Good going also in ousting an effective CEO with medical, business and administrative pedigrees. We need someone down on the level of the commissioners with their level of vision. But be sure to have someone else to blame when the system then crumbles.

About none of this did Dr. Roldan utter a word. She took the high road at the chamber, talking about Jackson’s $3 billion annual revenue, 11,000-plus employees and high rankings in US News & World Report surveys.

She did talk of negatives in the press, "which is not what Jackson is about," but not about political pressures from county hall.

"She was diplomatically correct, which was a shame," said one observer who hoped she’d pin blame where it belongs.

She pointed out accomplishments in her 18 months — she took over at the verge of bankruptcy with a $165 million shortfall, cut 10 of 24 vice presidents, and erased $60 million of the shortfall in 100 days. Then an audit of the prior year showed a true $250 million deficit, which she trimmed by year’s end to $100 million.

Who else, where else, could we get such a turnaround while she held off rising costs, the union and county hall? When government boots her out earlier than the May 31 end of her contract, as is likely, who’ll repeat such a cleanup?

One healthcare leader suggested that a recently retired hospital administrator who has nothing to lose spend two years battling all sides in a rescue mission.

Another, looking at county hall pressures, said a five-year ironclad contract will be minimal to get anyone with an ongoing career.

Of course, a salary of over $600,000 will attract hacks willing to kowtow to county hall for the bucks.

Some even suggest County Manager George Burgess, whose job evaporates in 2012 because voters had enough. Forget that his healthcare knowledge is a layman’s so a learning curve would be long. At least he can play the game commissioners play.

But we shouldn’t want someone who can play that game.

Dr. Roldan didn’t — at least, not well enough to avoid battering by the likes of Carlos Gimenez, who knows better but is a mayoral hopeful.

So, has she been perfect? She’s made errors, said one person close to Dr. Roldan, but she’s far better than anyone else we can get.

One rap from a knowledgeable observer: she’s been more than solid, but the system needs a fire-breathing dragon to battle the union. Dr. Roldan has been far too balanced, trying to make change benefit all.

We don’t know who should run Jackson as president and CEO. We don’t know who’s available nationally who’d be up to the multiple challenges.

But we do know that working under commissioners and mayor imperils Jackson’s future. Banning the health trust from thinking about governance is the height of arrogance: commissioners know more than anyone about how to fix one of the nation’s most complex problems.

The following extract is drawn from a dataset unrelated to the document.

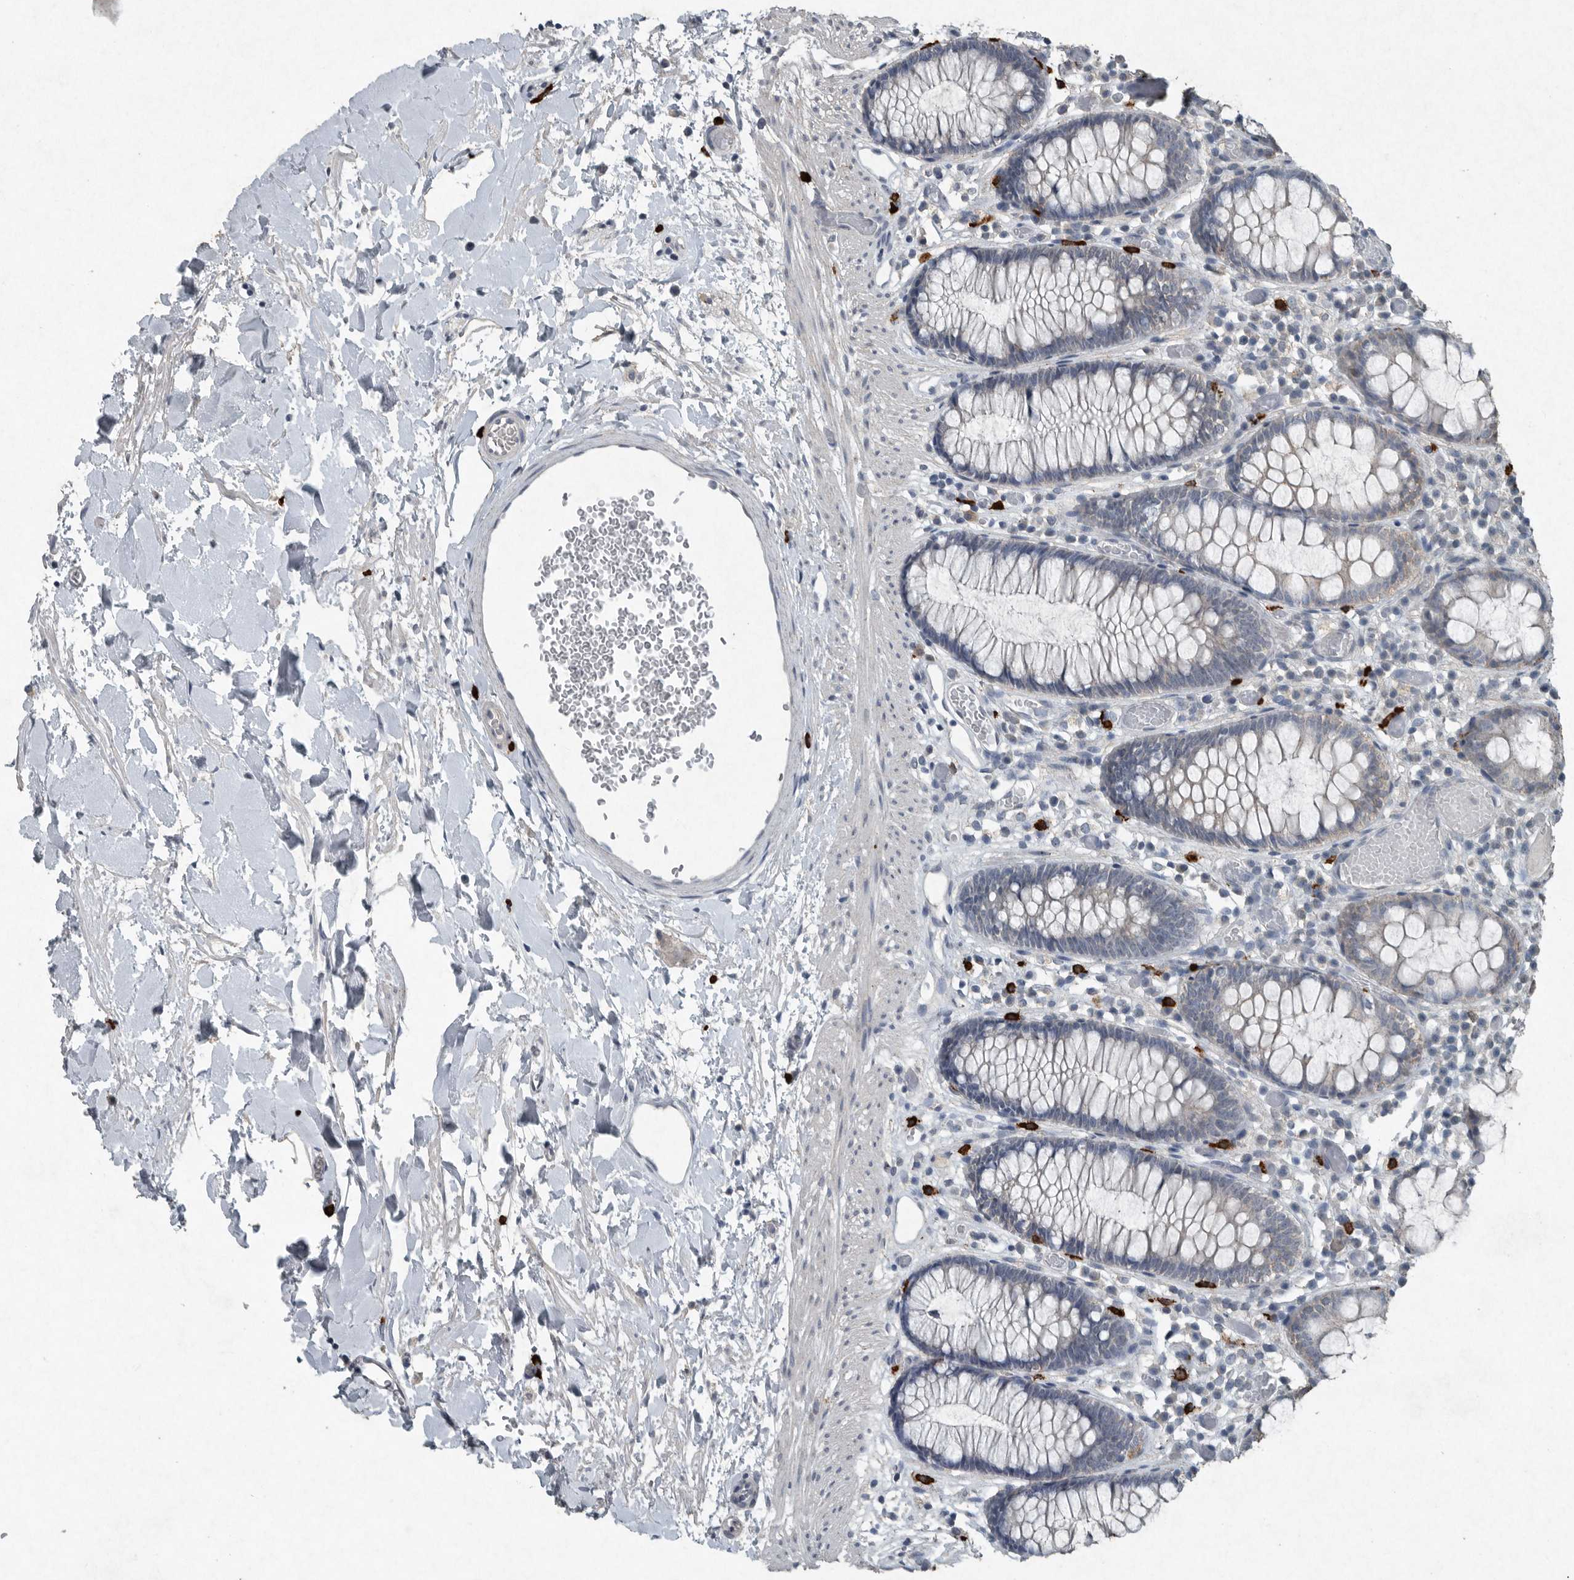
{"staining": {"intensity": "negative", "quantity": "none", "location": "none"}, "tissue": "colon", "cell_type": "Endothelial cells", "image_type": "normal", "snomed": [{"axis": "morphology", "description": "Normal tissue, NOS"}, {"axis": "topography", "description": "Colon"}], "caption": "Endothelial cells are negative for protein expression in normal human colon. The staining was performed using DAB (3,3'-diaminobenzidine) to visualize the protein expression in brown, while the nuclei were stained in blue with hematoxylin (Magnification: 20x).", "gene": "IL20", "patient": {"sex": "male", "age": 14}}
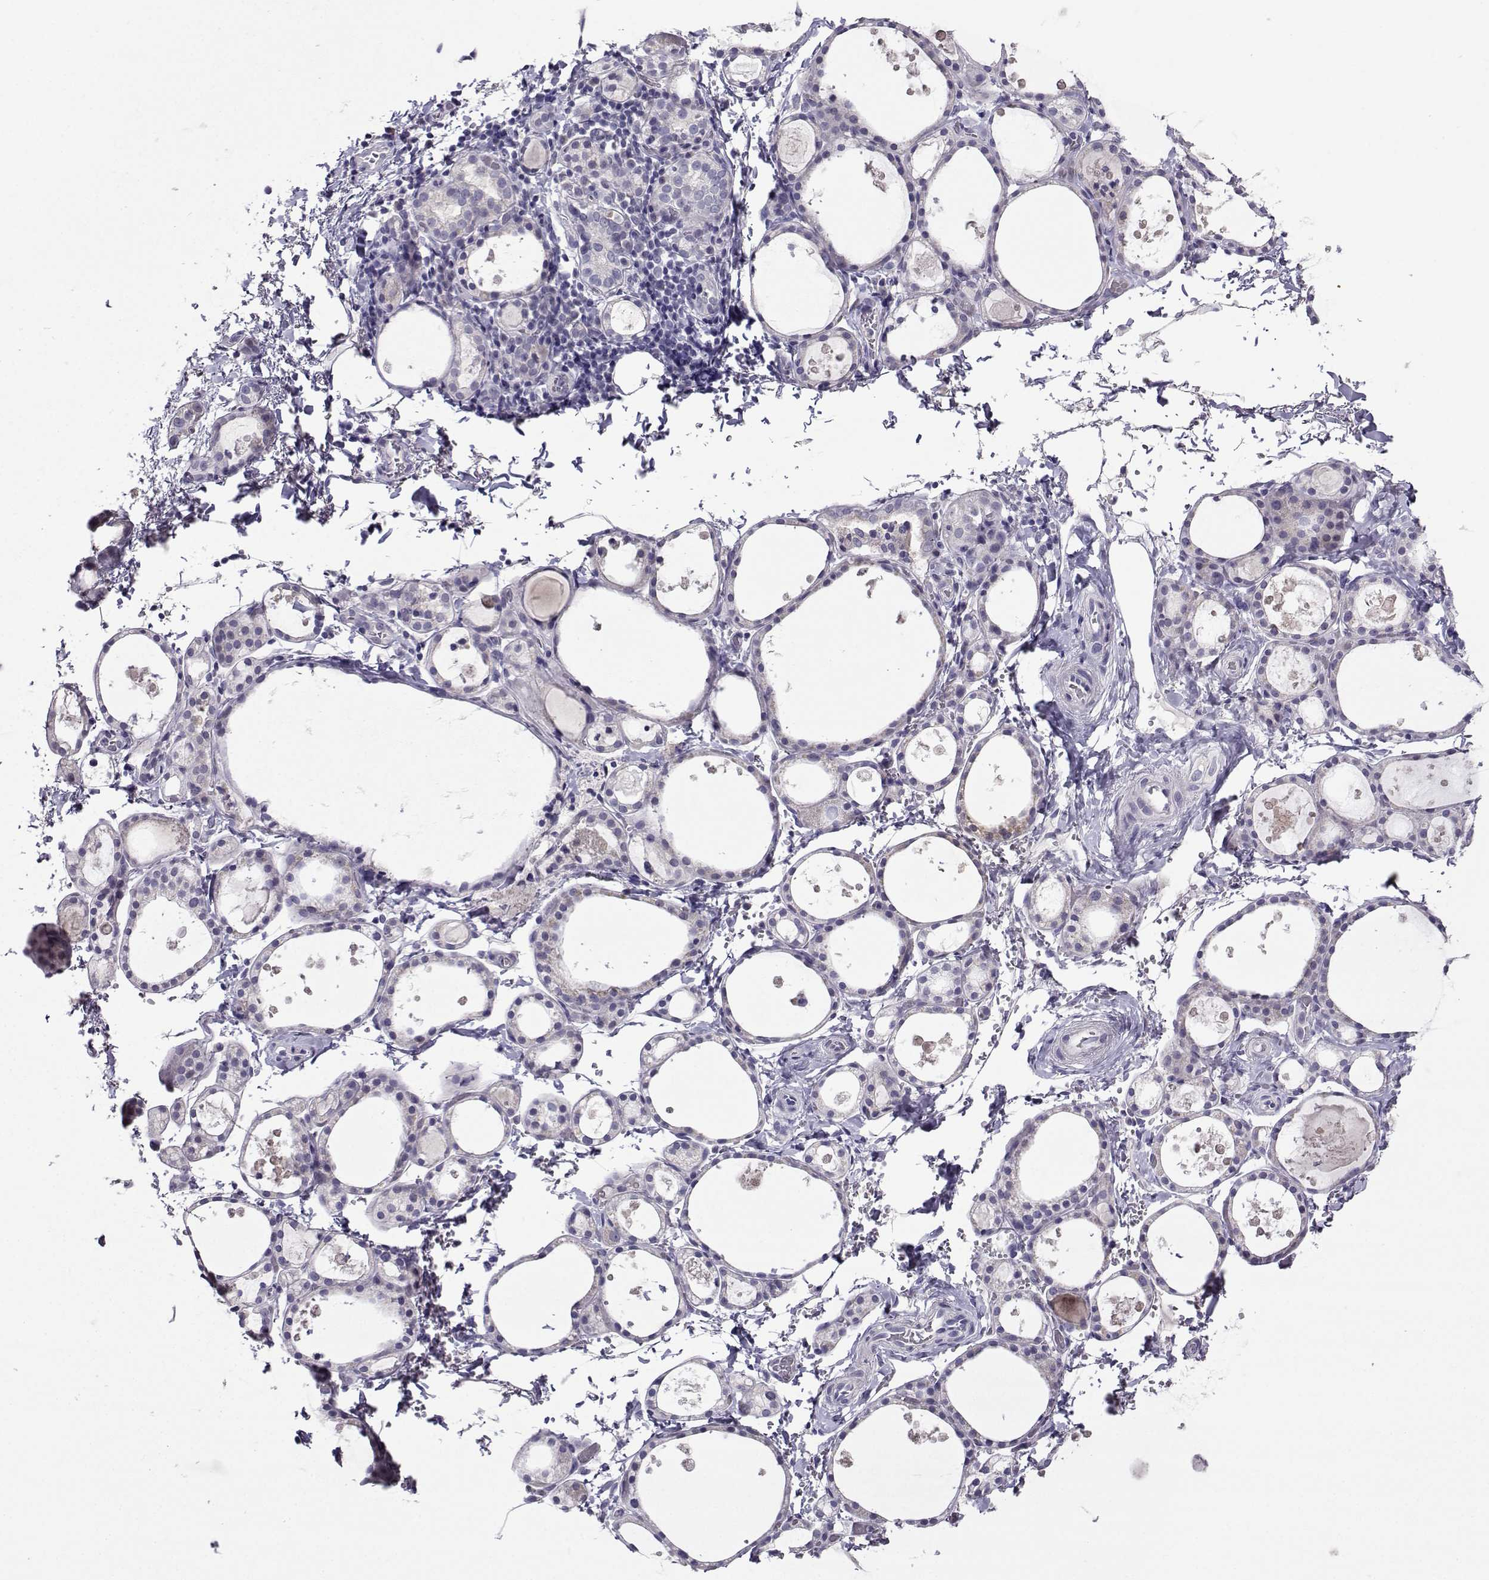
{"staining": {"intensity": "negative", "quantity": "none", "location": "none"}, "tissue": "thyroid gland", "cell_type": "Glandular cells", "image_type": "normal", "snomed": [{"axis": "morphology", "description": "Normal tissue, NOS"}, {"axis": "topography", "description": "Thyroid gland"}], "caption": "High power microscopy histopathology image of an IHC photomicrograph of benign thyroid gland, revealing no significant staining in glandular cells.", "gene": "CRYBB1", "patient": {"sex": "male", "age": 68}}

Wherever commissioners see power, they claim voters elected them to hold it. Actually, only a few voters probably thought about a hospital that should have been safely free of county hall control.

Jackson under county hall’s thumb can’t fix its problems or long retain a topnotch CEO. County hall culture outlaws non-political, rational administration and solutions.

Ms. Roldan in her speech hinted at an answer: "The safety-net programs will need to be bolstered" as the US goes through healthcare change, insured patients will get choices and safety nets like Jackson will compete with others for paying business, so safety-net hospitals will be forced to consider mergers, acquisitions and joint ventures with community partners.

Commissioners will pooh-pooh any change because it would undercut their control. Indeed, no such structural change would be possible were county hall to remain involved. A citizen-initiated election — even before a similar move to revamp county government — is vital.

As a grand jury report recently noted, county hall must stop pulling the levers running Jackson. Commissioners, who love playing wizard at the controls, will balk.

But why let them keep on captaining the Titanic after they’ve steered it into the iceberg?